Workforce planning is also affected. While NSW Health has identified significant gaps in the specialist palliative care workforce (especially in regional and remote areas) and it previously made workforce capacity one of its priorities, limited work has been undertaken in producing a statewide strategy to reduce these gaps.

3. District planning is not systematic and some external providers are poorly managed

An integrated approach would inform district-level service planning for palliative care. Planning in the districts we visited was sometimes ad hoc and accountability for performance unclear. Districts would benefit from:

  • better integrating data collection systems with planning
  • clearer guidelines, easy-to-use tools, monitoring and accountability systems.

The recently developed guide – A Blueprint for Improvement, from the Agency for Clinical Innovation – should help districts plan more effectively and consistently as it rolls out more widely in 2017. This takes an integrated approach to palliative and end-of-life care. Only one district we visited has finalised a comprehensive plan using the Blueprint.

Issues with district planning extend to external agreements with service providers, as these are sometimes poorly managed and do not support improved patient outcomes. Examples we reviewed showed a significant reporting burden with process-focused reporting. We also found little evidence of monitoring or action as a result of these reports.

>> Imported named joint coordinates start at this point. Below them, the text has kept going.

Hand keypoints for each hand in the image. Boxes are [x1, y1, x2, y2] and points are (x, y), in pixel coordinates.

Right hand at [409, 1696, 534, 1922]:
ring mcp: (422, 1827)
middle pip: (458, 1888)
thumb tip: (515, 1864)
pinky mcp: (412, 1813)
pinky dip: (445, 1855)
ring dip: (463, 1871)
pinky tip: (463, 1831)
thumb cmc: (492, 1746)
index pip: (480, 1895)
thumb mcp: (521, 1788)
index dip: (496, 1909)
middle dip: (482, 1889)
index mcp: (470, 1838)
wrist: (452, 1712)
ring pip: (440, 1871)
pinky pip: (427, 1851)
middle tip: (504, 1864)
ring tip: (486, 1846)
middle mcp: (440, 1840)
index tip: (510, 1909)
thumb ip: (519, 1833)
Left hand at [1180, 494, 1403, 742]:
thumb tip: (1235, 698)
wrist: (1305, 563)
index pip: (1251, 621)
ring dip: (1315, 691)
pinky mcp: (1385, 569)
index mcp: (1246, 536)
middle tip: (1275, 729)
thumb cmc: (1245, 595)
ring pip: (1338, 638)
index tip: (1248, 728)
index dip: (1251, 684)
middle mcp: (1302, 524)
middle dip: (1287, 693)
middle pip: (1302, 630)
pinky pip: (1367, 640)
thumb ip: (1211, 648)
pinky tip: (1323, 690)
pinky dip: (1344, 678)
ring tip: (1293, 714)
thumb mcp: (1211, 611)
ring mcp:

4. Diverse information systems mean data collection and use are inconsistent

NSW Health gathers a broad range of data from many collection points and systems to inform palliative care services at hospital, ward or unit level, and community teams. However, the current data is limited because: 

  • activity is under-reported, particularly in community-based services
  • collection is not universal across districts and services.

Districts also struggle with evidence-based planning and service delivery because multiple information systems mean data may be incomplete or inaccurate. Too often, clinicians and service managers rely on manual collection and paper-based systems. 

eHealth, which coordinates information communication technology (ICT) for the state’s healthcare, is planning a statewide approach to capture information and report on all palliative care activity. The current plans of eHealth to review and improve systems should make data more complete, robust and accessible for quality improvement and planning.

5. An overarching stakeholder strategy would strengthen engagement

Just as data is central to effective planning and evaluation, so too is stakeholder engagement. However, there is currently no explicit stakeholder strategy, which means consultation is inconsistent across the state and not systematic at a district level.

While NSW Health uses a range of platforms to consult, the purpose and value is often not clear to stakeholders. Individual districts have some good practices, but there are limited mechanisms to identify and share these with other areas. A state-wide strategy would improve the quality and consistency of engagement, which will in turn inform service planning and delivery.

A stakeholder engagement strategy would integrate current initiatives, such as the two major networks that consult with health planning staff and clinicians. But it will also need to extend the feedback gathered from families, carers and volunteers, and from the peak bodies that represent them.